Por otra parte, si revisamos someramente, casi como al pasar, las páginas de Colección, podremos corroborar el producto de aquella contemplación y de las actividades de lo otro, del otro y de “este otro”. Cito: “absorbiendo el aire, el agua y la luz, gratuitamente” “Es un truco de la nada tenernos parados frente al mar”, “Indagas la profundidad de la pisada y su forma, del modo que lo haría un espía de balnearios.” “Habitando un invernadero antiguo entre las demás especies.” “Los embarga un fatal aburrimiento de la vida”; y otras por el estilo, dan noticias de su actividad en ese mundo.
Desde las cualidades interinas del hombre-otro, destaca por sobre todo una tendencia compulsiva a la desintegración, a un componente escatológico que, sin embargo, nunca llega del todo. Como si en el hacerse otro existiera una aspiración última: la de desaparecer como espectador. Cito: “Nada lo atrae tanto como desaparecer/cuando la muerte se avecina, gusta de los disfraces y las bebidas/que lo conviertan en otro”, “Sentado imaginarás/el lugar, el humo, la niebla, la descomposición del alma”, “Bajo órdenes demiurgas/concedo a la música hacer de mi/la desintegración.” Y más explícitamente: “pero allí estás – potestad escatológica – como señal del obituario ajeno” (ajeno=léase: otro) o, por último: “Diría incluso que no existo/que soy una ilusión óptica de otro”.
Por lo bajo de mis especulaciones, intuyo que este hombre-otro que habita el universo de Colección, al igual que aquellas figuritas de forma humana que son parte de un juego de familia o de salón, aquellos soldaditos que corren ocupando casilleros, calza en el juego cruzado de lo que da título al texto: un figurilla de colección, posibilidades de lo humano, abanico de anthropos.
El hombre-otro visto a la oscuridad que arroja el texto de Landaeta, se perfila como un ser disponible y del que nunca se podrá decir que ha llegado. Está “siempre como en camino”. Desprendido del mundo y resistiendo a la madurez. Con esta base, se podría decir que el hombre-otro se siente como un paso libre para dirigirse a cualquier dirección. Está exento de aquella noción de responsable. Estabilidad, profesión, carácter son para él nociones que transparentan aquello que será: calavera, polvo, nada. Su vida, no obstante, se rige por principios interinos, dijéramos viscerales, no ya “tripales”, por no decir, “mondongales”.

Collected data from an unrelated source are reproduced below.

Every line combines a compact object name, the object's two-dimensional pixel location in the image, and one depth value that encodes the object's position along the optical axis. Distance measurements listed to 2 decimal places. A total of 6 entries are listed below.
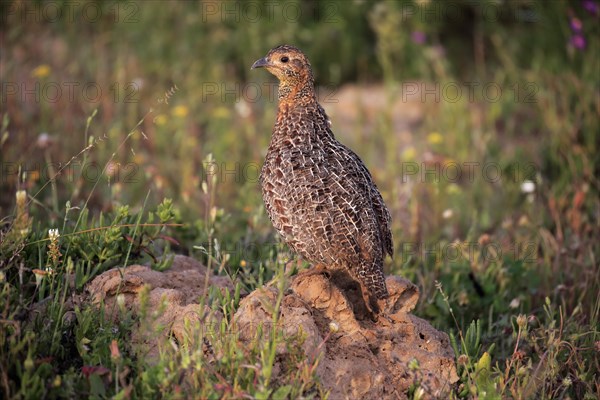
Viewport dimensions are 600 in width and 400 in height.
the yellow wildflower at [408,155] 15.74
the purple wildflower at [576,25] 16.11
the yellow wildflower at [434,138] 16.77
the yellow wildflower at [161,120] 16.77
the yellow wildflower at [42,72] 16.06
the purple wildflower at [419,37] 18.98
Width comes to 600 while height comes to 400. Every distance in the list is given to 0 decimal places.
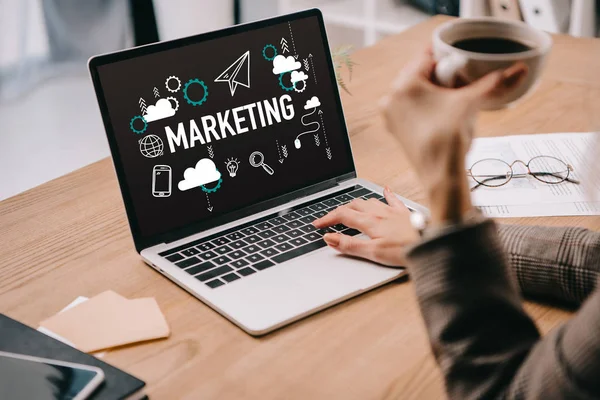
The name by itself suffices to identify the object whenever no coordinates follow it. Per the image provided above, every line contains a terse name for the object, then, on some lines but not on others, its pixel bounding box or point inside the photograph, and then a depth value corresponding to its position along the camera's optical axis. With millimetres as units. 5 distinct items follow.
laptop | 896
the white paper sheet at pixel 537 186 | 1060
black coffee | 751
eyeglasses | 1151
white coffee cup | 696
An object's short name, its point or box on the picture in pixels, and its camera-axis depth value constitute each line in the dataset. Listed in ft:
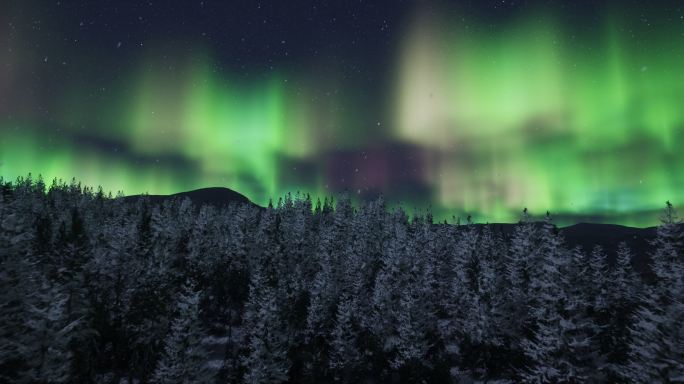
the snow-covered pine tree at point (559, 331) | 84.58
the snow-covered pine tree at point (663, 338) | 73.61
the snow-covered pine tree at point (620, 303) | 152.87
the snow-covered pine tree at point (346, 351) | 155.74
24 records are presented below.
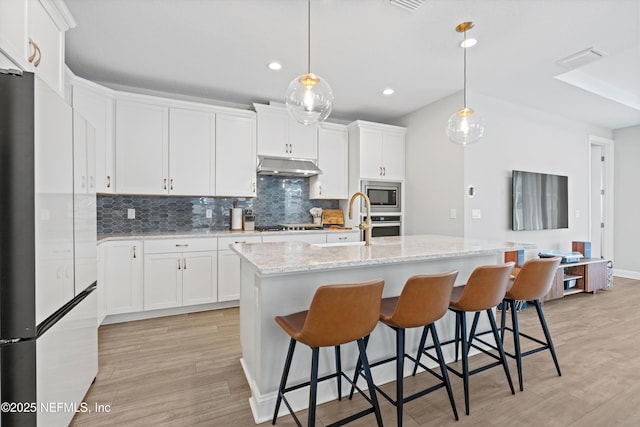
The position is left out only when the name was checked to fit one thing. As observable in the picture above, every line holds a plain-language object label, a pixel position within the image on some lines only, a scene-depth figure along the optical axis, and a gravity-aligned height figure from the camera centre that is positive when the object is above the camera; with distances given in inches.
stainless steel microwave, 173.8 +10.9
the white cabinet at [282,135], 156.9 +42.0
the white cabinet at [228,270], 140.5 -27.1
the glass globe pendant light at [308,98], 78.3 +30.4
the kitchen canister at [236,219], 159.3 -3.2
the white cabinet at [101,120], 119.0 +38.8
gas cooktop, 157.7 -7.8
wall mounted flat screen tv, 160.9 +6.8
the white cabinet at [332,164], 174.2 +28.8
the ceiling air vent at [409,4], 83.2 +58.7
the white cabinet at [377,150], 172.9 +37.1
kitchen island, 67.9 -18.5
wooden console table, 165.9 -35.6
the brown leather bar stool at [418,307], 61.3 -19.9
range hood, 153.1 +24.3
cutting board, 183.0 -2.5
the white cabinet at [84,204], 65.6 +2.1
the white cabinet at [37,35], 59.7 +39.7
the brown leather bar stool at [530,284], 80.8 -19.5
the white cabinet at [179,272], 129.0 -26.4
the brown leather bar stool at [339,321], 52.9 -19.8
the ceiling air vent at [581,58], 112.0 +60.0
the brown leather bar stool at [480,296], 70.7 -20.0
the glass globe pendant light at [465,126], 101.8 +29.8
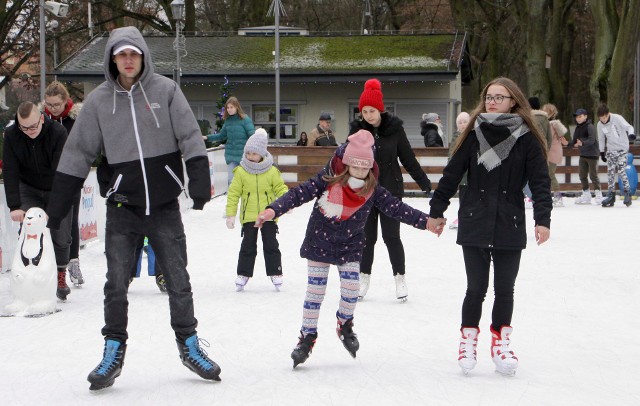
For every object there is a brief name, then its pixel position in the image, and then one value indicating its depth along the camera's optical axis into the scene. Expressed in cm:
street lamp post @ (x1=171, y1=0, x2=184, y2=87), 2300
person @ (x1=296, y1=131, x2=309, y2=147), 2777
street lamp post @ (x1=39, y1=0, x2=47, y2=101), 1954
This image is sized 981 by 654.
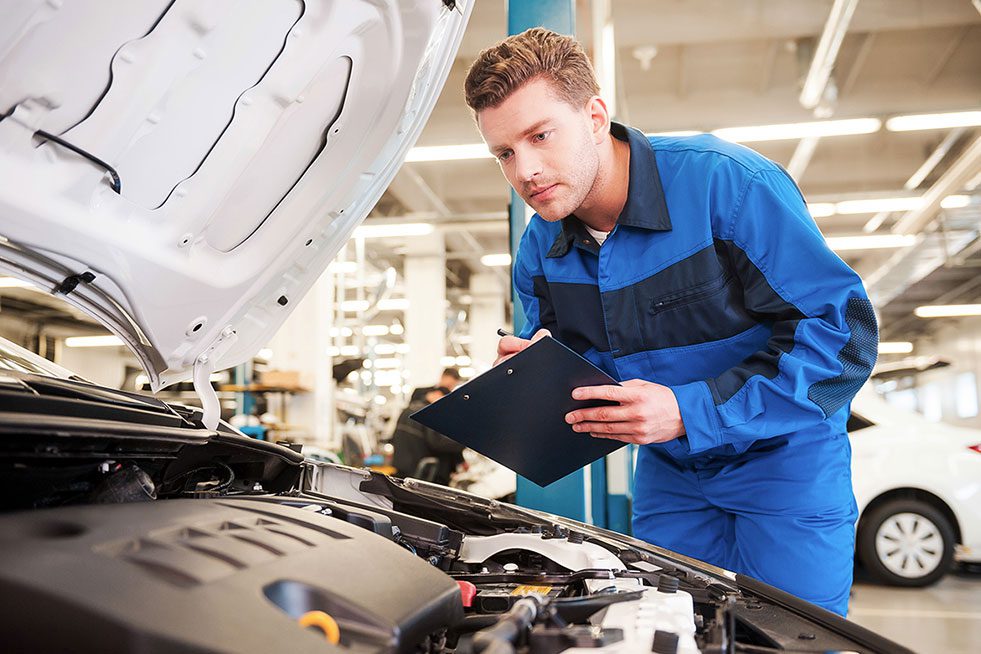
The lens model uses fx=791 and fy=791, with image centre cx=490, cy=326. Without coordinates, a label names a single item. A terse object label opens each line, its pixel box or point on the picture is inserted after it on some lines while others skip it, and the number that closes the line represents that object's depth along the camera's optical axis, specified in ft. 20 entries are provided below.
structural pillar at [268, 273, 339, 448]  26.12
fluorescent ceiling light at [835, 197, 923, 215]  30.07
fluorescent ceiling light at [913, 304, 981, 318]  48.98
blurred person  19.56
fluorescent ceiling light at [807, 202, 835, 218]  30.09
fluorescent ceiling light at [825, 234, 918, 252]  34.91
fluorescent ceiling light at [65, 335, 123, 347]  50.81
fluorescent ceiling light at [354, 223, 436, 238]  33.17
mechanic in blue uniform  4.67
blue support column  8.36
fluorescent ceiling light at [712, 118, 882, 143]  21.77
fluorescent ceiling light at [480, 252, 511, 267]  41.19
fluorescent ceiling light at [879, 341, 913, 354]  66.80
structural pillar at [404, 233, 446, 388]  38.11
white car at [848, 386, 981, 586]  15.29
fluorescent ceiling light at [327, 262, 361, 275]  30.14
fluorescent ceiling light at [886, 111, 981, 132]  21.59
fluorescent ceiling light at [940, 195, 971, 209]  27.96
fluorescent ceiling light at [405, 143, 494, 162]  24.02
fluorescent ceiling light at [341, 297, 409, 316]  45.60
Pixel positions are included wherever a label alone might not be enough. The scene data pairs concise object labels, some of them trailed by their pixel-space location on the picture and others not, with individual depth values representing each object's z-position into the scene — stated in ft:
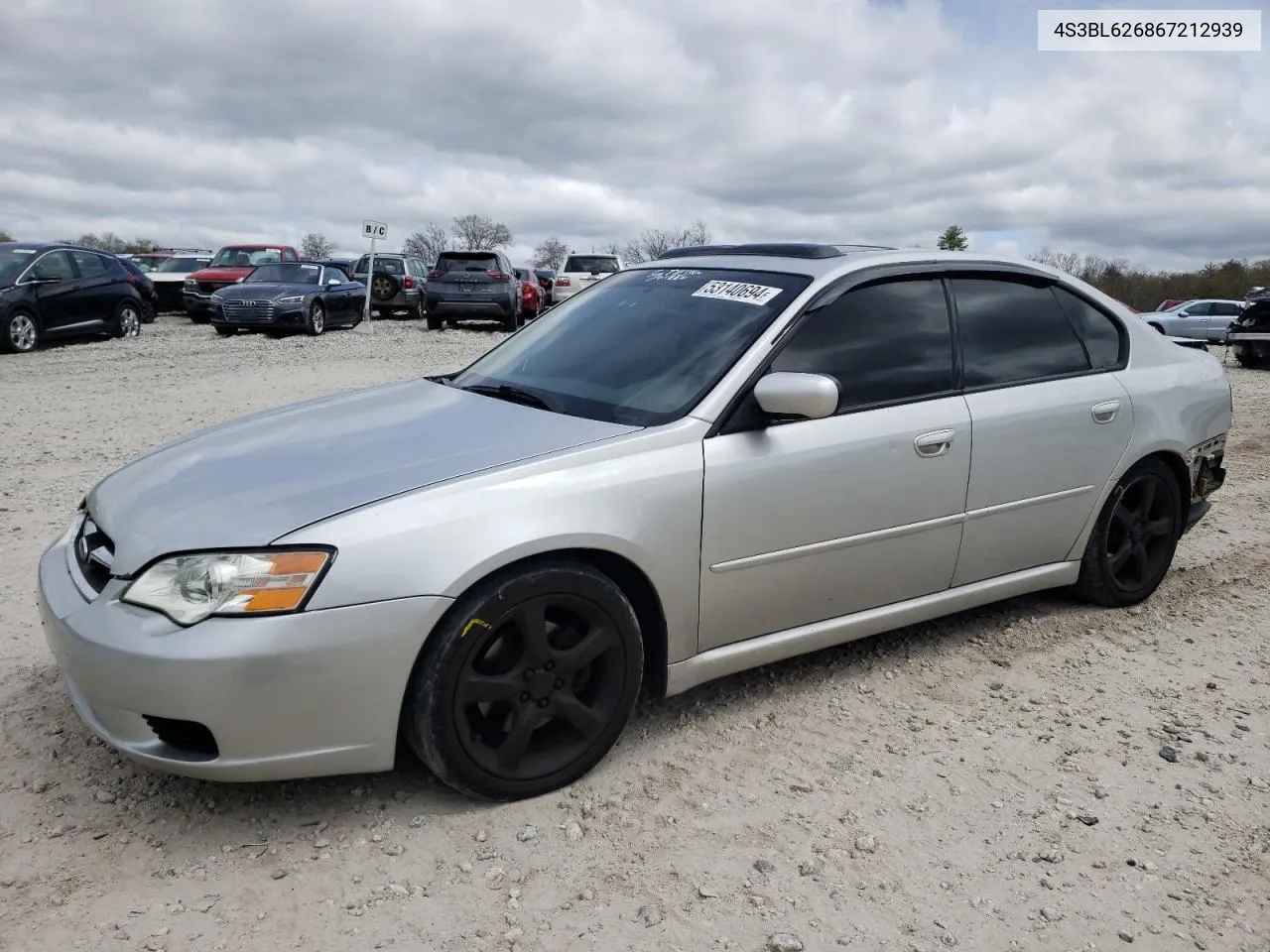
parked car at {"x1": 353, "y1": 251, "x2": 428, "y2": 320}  77.71
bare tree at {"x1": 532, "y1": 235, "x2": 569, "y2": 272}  266.36
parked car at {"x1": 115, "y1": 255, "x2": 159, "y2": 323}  62.44
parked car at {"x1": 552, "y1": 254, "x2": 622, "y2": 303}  75.05
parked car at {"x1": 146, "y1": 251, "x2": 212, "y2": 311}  75.82
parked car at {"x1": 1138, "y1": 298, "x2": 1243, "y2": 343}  89.71
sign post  70.08
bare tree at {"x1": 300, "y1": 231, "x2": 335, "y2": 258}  257.96
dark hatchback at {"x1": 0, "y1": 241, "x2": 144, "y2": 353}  47.67
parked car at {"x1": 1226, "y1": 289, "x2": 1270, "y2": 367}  59.26
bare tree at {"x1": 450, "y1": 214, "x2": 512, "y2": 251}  261.65
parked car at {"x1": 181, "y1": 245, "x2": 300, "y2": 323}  68.23
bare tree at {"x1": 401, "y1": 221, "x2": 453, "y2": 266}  262.84
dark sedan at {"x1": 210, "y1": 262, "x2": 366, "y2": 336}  57.16
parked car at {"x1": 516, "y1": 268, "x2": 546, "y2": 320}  72.95
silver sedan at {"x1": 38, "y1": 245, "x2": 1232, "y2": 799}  8.25
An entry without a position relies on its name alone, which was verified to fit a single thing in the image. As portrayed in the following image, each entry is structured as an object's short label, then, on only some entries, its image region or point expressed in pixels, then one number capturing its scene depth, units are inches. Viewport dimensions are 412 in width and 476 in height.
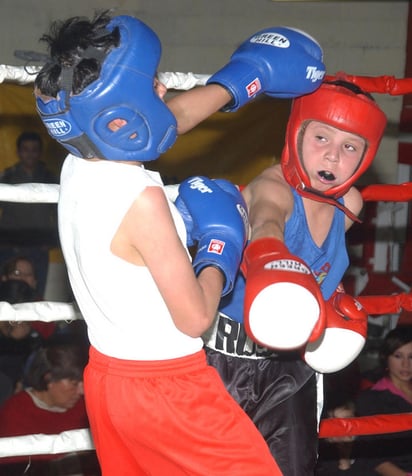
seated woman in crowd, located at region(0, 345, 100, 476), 169.7
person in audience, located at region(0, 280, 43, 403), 207.1
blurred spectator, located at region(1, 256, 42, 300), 223.3
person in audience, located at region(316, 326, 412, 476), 182.1
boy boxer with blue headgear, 85.0
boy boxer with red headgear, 112.1
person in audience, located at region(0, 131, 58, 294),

Una vida sin forma, muy cerca de la vida cero, del ciudadano de baja intensidad (para citar a otro-hombre-otro), esa ineluctable manera de no ser uno si no siempre el otro, percibir los propios cambios como condición necesaria de ser pasadizo, vía, “en camino”, pero nunca siendo en lo concreto. Una no-forma antropológica que vive en lo transitorio, lo discontinuo, en la infidelidad al “deber ser”. Una entidad reificada, donde se confunde el ser con el parecer ese otro que intentó ser el hombre, pero que nunca lo consigue, pues es la condición para ser eso que, justamente, llamamos hombre-otro.
El hombre de Guayaquil, eclipsado por este hombre-otro, es reemplazado por éste, como una pieza de ludo, para convertirse en el emblema de una transición hacia los nuevos modos posibles de ser hombre.
Vaya mi abrazo fraternal a tan noble intento.